28 Dec 2008, 2103 hrs IST, PTI
LONDON: The year 2009 is likely to be the weakest year for the global economy
since the second world war, largely because of the recessionary trend in advanced economies, media reports says.
"Forecasters say 2009 is shaping up to be the weakest year for the global economy for decades, and possibly since the second world war," the Sunday Times said.
The International Monetary Fund (IMF), which has revised down its world forecasts twice since the summer, will shortly unveil new predictions that will show the global economy formally in recession, the report added.
According to Consensus Economics, on the basis of assessing economic growth using market exchange rates, global growth next year would be only 0.4 per cent, the weakest since 1945, dominated by the synchronised downturn in advanced economies.

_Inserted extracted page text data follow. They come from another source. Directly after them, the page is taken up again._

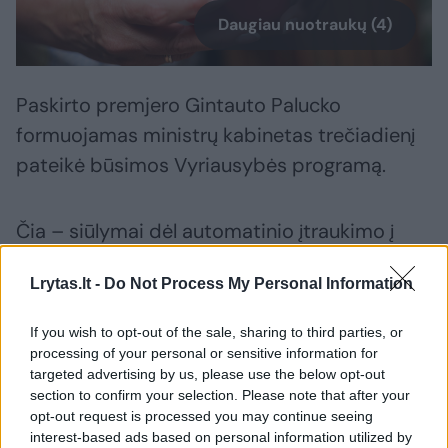
Daugiau nuotraukų (4)
Paskirto premjero Gintauto Palucko
formuojamas ministrų kabinetas trečiadienį
pateikė būsimos Vyriausybės programą.
Čia – siūlymai dėl automatinio įtraukimo į
antrą pensijų pakopą panaikinimo,
Lrytas.lt -
Do Not Process My Personal Information
neapmokestinamojo pajamų dydžio (NPD)
artinimo prie minimalios mėnesinės algos
If you wish to opt-out of the sale, sharing to third parties, or
(MMA), didesnės finansinės paramos
processing of your personal or sensitive information for
targeted advertising by us, please use the below opt-out
šeimoms, taip pat siekis mažinti
section to confirm your selection. Please note that after your
biurokratizmą, užsiimti regionų plėtra ir
opt-out request is processed you may continue seeing
daugelis kitų svarbių ekonominių aspektų.
interest-based ads based on personal information utilized by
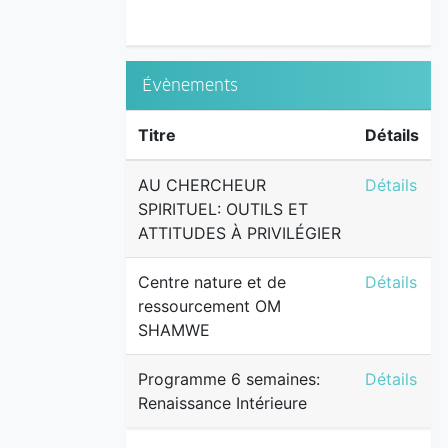
Évènements
Titre
Détails
AU CHERCH
AU CHERCHEUR
Détails
SPIRITUEL: OUTILS ET
ATTITUDES À PRIVILÉGIER
Centre na
Centre nature et de
Détails
ressourcement OM
SHAMWE
Programme 
Programme 6 semaines:
Détails
Renaissance Intérieure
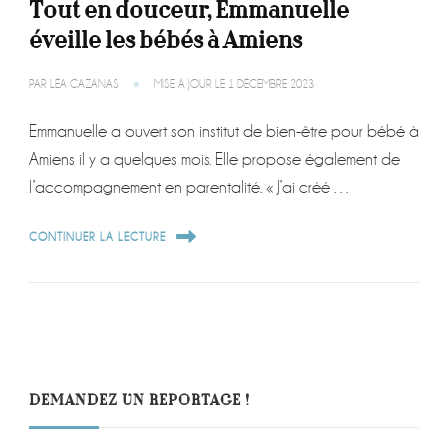
Tout en douceur, Emmanuelle
éveille les bébés à Amiens
PAR
LÉA CAZANAS
MISE À JOUR LE
1 DÉCEMBRE 2023
Emmanuelle a ouvert son institut de bien-être pour bébé à
Amiens il y a quelques mois. Elle propose également de
l’accompagnement en parentalité. « J’ai créé …
CONTINUER LA LECTURE
DEMANDEZ UN REPORTAGE !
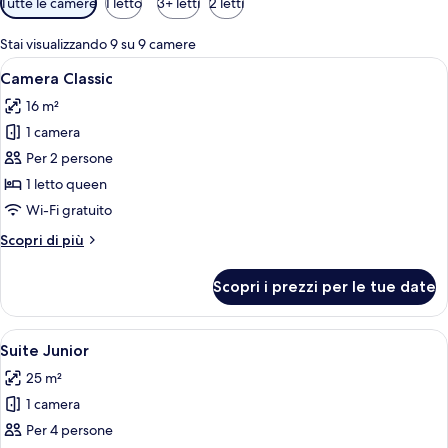
Tutte le camere
1 letto
3+ letti
2 letti
a
disponibili
g
per
g
Stai visualizzando 9 su 9 camere
i
le
Apri
Una camera d'albergo con un letto gra
12
a
Camera Classic
camere
tutte
t
16 m²
le
o
r
1 camera
foto
i
per
Per 2 persone
Camera
1 letto queen
Classic
Wi-Fi gratuito
Altri
Scopri di più
dettagli
per
Scopri i prezzi per le tue date
Camera
Classic
Apri
Una camera da letto con un letto, una s
18
Suite Junior
tutte
25 m²
le
1 camera
foto
per
Per 4 persone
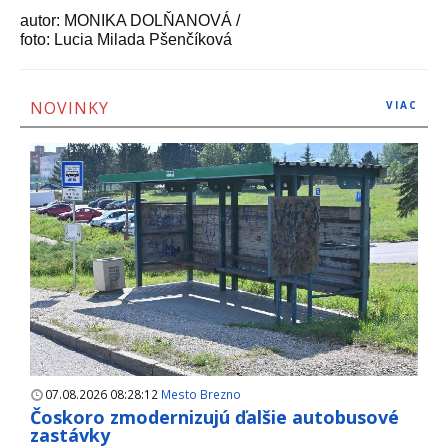
autor: MONIKA DOLŇANOVÁ /
foto: Lucia Milada Pšenčíková
NOVINKY
VIAC
07.08.2026 08:28:12
Mesto Brezno
Čoskoro zmodernizujú ďalšie autobusové
zastávky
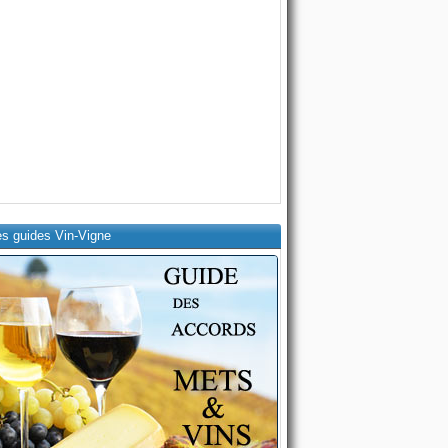
es guides Vin-Vigne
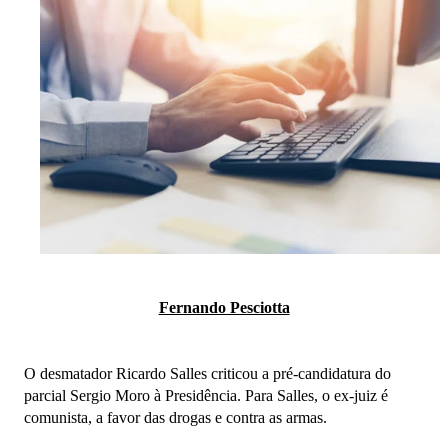
Fernando Pesciotta
O desmatador Ricardo Salles criticou a pré-candidatura do
parcial Sergio Moro à Presidência. Para Salles, o ex-juiz é
comunista, a favor das drogas e contra as armas.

The IMF has already said that 2009 would be the first year since the second world war when advanced countries would experience simultaneous recession, and emerging economies would contribute to the global economic growth.
Meanwhile, another British daily the Telegraph said, "HSBC has warned that global gross domestic product would contract in 2009, describing this as 'an extraordinary development in the modern era'. It predicts that next year will be the worst in peacetime both for rich countries and the wider global economy since the Great Depression."
HSBC is gloomy about Britain, and is predicting a 2.5 per cent drop in GDP in 2009, compared to 0.9 per cent in the US and 1.4 per cent in the Eurozone. The bank also predicts a rebound in world economic activity in 2010, led among advanced economies by America, the Sunday Times said.
However, HSBC predicts that "Britain will have a very subdued recovery."
In a separate report, the Sunday Times said that "this week the Oxford Economics consultancy is likely to disclose that the country (Britain) has suffered a sudden and savage slide down the global rankings".
According to Oxford Economics Managing Director Adrian Cooper, "The UK GDP per capita in 2009 will be 24 per cent lower than in America and will be over 15 per cent lower than in Japan, Germany and France."
As per Oxford Economics projections, worse is yet to come, because of the recession and the sliding pound". Cooper added, "Britons will no longer be among the richest people on the beach."